**THE TASK:** Copy every line of the following records word for word, keeping each line as it appears.

**RECORDS TO PROCESS:**
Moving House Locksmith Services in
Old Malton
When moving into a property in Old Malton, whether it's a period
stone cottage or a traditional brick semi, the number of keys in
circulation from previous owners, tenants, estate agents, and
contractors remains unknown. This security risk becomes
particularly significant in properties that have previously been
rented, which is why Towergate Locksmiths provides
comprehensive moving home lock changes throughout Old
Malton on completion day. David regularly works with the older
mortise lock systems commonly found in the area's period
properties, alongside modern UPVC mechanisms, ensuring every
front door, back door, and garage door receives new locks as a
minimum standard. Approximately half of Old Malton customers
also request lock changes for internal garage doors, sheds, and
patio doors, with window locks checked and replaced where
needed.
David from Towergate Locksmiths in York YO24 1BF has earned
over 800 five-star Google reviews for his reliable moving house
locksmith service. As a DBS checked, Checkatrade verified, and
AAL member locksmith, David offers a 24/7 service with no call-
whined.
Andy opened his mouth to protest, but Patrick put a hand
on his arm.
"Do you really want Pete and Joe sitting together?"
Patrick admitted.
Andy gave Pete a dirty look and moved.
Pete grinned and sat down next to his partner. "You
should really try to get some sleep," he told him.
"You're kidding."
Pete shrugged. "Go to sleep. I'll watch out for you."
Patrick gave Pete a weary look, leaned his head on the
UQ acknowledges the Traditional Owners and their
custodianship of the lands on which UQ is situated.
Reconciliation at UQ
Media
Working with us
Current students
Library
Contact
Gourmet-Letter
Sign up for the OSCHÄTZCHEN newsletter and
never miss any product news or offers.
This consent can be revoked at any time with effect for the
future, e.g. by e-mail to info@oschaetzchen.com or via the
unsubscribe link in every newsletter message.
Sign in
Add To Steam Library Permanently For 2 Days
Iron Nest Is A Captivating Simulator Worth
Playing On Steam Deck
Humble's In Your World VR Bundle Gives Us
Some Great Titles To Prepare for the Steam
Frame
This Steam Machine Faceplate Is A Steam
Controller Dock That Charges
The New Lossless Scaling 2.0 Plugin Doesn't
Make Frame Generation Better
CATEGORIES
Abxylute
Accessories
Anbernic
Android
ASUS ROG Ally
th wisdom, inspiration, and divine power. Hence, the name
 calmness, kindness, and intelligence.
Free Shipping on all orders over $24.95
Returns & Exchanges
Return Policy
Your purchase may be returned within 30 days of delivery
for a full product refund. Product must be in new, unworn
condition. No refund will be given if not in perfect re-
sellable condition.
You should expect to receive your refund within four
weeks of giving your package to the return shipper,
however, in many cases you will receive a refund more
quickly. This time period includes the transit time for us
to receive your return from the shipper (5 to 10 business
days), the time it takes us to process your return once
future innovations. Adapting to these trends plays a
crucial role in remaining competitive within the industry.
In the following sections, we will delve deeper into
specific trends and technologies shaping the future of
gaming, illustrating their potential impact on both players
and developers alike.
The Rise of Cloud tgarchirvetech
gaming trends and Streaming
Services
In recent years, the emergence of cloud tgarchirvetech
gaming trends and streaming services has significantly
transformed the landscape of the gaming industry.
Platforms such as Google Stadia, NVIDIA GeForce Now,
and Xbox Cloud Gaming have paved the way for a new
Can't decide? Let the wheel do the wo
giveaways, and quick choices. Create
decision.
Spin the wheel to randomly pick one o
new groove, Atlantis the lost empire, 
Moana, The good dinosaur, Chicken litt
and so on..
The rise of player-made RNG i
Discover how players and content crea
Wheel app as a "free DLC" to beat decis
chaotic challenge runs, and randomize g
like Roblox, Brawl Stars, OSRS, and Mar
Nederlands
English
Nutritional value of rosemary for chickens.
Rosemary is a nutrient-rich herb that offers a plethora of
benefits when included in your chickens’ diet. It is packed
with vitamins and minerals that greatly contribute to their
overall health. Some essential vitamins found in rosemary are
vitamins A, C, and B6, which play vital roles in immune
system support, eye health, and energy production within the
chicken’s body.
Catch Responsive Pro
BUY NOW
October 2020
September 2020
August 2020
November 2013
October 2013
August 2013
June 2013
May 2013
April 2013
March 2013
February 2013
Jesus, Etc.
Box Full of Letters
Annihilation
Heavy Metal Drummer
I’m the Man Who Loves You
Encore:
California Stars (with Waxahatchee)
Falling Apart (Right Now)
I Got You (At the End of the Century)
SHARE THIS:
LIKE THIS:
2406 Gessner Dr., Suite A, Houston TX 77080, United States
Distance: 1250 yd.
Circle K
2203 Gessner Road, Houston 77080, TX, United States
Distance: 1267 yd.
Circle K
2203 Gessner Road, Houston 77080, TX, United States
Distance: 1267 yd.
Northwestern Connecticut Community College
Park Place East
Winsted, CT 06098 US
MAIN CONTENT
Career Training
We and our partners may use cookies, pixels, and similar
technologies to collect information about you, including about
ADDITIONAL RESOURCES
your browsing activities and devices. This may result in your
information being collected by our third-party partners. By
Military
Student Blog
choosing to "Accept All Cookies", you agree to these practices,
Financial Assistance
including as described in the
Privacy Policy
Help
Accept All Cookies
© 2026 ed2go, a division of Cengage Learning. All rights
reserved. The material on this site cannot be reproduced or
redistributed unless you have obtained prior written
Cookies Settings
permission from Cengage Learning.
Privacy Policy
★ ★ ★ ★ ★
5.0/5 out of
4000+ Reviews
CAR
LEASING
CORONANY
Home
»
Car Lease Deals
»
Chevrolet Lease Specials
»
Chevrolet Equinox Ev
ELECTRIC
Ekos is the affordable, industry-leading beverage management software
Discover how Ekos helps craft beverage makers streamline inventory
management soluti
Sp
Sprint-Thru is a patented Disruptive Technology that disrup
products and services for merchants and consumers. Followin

**SOLUTION FOR THIS EXERCISE:**
Moving House Locksmith Services in
Old Malton
When moving into a property in Old Malton, whether it's a period
stone cottage or a traditional brick semi, the number of keys in
circulation from previous owners, tenants, estate agents, and
contractors remains unknown. This security risk becomes
particularly significant in properties that have previously been
rented, which is why Towergate Locksmiths provides
comprehensive moving home lock changes throughout Old
Malton on completion day. David regularly works with the older
mortise lock systems commonly found in the area's period
properties, alongside modern UPVC mechanisms, ensuring every
front door, back door, and garage door receives new locks as a
minimum standard. Approximately half of Old Malton customers
also request lock changes for internal garage doors, sheds, and
patio doors, with window locks checked and replaced where
needed.
David from Towergate Locksmiths in York YO24 1BF has earned
over 800 five-star Google reviews for his reliable moving house
locksmith service. As a DBS checked, Checkatrade verified, and
AAL member locksmith, David offers a 24/7 service with no call-
whined.
Andy opened his mouth to protest, but Patrick put a hand
on his arm.
"Do you really want Pete and Joe sitting together?"
Patrick admitted.
Andy gave Pete a dirty look and moved.
Pete grinned and sat down next to his partner. "You
should really try to get some sleep," he told him.
"You're kidding."
Pete shrugged. "Go to sleep. I'll watch out for you."
Patrick gave Pete a weary look, leaned his head on the
UQ acknowledges the Traditional Owners and their
custodianship of the lands on which UQ is situated.
Reconciliation at UQ
Media
Working with us
Current students
Library
Contact
Gourmet-Letter
Sign up for the OSCHÄTZCHEN newsletter and
never miss any product news or offers.
This consent can be revoked at any time with effect for the
future, e.g. by e-mail to info@oschaetzchen.com or via the
unsubscribe link in every newsletter message.
Sign in
Add To Steam Library Permanently For 2 Days
Iron Nest Is A Captivating Simulator Worth
Playing On Steam Deck
Humble's In Your World VR Bundle Gives Us
Some Great Titles To Prepare for the Steam
Frame
This Steam Machine Faceplate Is A Steam
Controller Dock That Charges
The New Lossless Scaling 2.0 Plugin Doesn't
Make Frame Generation Better
CATEGORIES
Abxylute
Accessories
Anbernic
Android
ASUS ROG Ally
th wisdom, inspiration, and divine power. Hence, the name
 calmness, kindness, and intelligence.
Free Shipping on all orders over $24.95
Returns & Exchanges
Return Policy
Your purchase may be returned within 30 days of delivery
for a full product refund. Product must be in new, unworn
condition. No refund will be given if not in perfect re-
sellable condition.
You should expect to receive your refund within four
weeks of giving your package to the return shipper,
however, in many cases you will receive a refund more
quickly. This time period includes the transit time for us
to receive your return from the shipper (5 to 10 business
days), the time it takes us to process your return once
future innovations. Adapting to these trends plays a
crucial role in remaining competitive within the industry.
In the following sections, we will delve deeper into
specific trends and technologies shaping the future of
gaming, illustrating their potential impact on both players
and developers alike.
The Rise of Cloud tgarchirvetech
gaming trends and Streaming
Services
In recent years, the emergence of cloud tgarchirvetech
gaming trends and streaming services has significantly
transformed the landscape of the gaming industry.
Platforms such as Google Stadia, NVIDIA GeForce Now,
and Xbox Cloud Gaming have paved the way for a new
Can't decide? Let the wheel do the wo
giveaways, and quick choices. Create
decision.
Spin the wheel to randomly pick one o
new groove, Atlantis the lost empire, 
Moana, The good dinosaur, Chicken litt
and so on..
The rise of player-made RNG i
Discover how players and content crea
Wheel app as a "free DLC" to beat decis
chaotic challenge runs, and randomize g
like Roblox, Brawl Stars, OSRS, and Mar
Nederlands
English
Nutritional value of rosemary for chickens.
Rosemary is a nutrient-rich herb that offers a plethora of
benefits when included in your chickens’ diet. It is packed
with vitamins and minerals that greatly contribute to their
overall health. Some essential vitamins found in rosemary are
vitamins A, C, and B6, which play vital roles in immune
system support, eye health, and energy production within the
chicken’s body.
Catch Responsive Pro
BUY NOW
October 2020
September 2020
August 2020
November 2013
October 2013
August 2013
June 2013
May 2013
April 2013
March 2013
February 2013
Jesus, Etc.
Box Full of Letters
Annihilation
Heavy Metal Drummer
I’m the Man Who Loves You
Encore:
California Stars (with Waxahatchee)
Falling Apart (Right Now)
I Got You (At the End of the Century)
SHARE THIS:
LIKE THIS:
2406 Gessner Dr., Suite A, Houston TX 77080, United States
Distance: 1250 yd.
Circle K
2203 Gessner Road, Houston 77080, TX, United States
Distance: 1267 yd.
Circle K
2203 Gessner Road, Houston 77080, TX, United States
Distance: 1267 yd.
Northwestern Connecticut Community College
Park Place East
Winsted, CT 06098 US
MAIN CONTENT
Career Training
We and our partners may use cookies, pixels, and similar
technologies to collect information about you, including about
ADDITIONAL RESOURCES
your browsing activities and devices. This may result in your
information being collected by our third-party partners. By
Military
Student Blog
choosing to "Accept All Cookies", you agree to these practices,
Financial Assistance
including as described in the
Privacy Policy
Help
Accept All Cookies
© 2026 ed2go, a division of Cengage Learning. All rights
reserved. The material on this site cannot be reproduced or
redistributed unless you have obtained prior written
Cookies Settings
permission from Cengage Learning.
Privacy Policy
★ ★ ★ ★ ★
5.0/5 out of
4000+ Reviews
CAR
LEASING
CORONANY
Home
»
Car Lease Deals
»
Chevrolet Lease Specials
»
Chevrolet Equinox Ev
ELECTRIC
Ekos is the affordable, industry-leading beverage management software
Discover how Ekos helps craft beverage makers streamline inventory
management soluti
Sp
Sprint-Thru is a patented Disruptive Technology that disrup
products and services for merchants and consumers. Followin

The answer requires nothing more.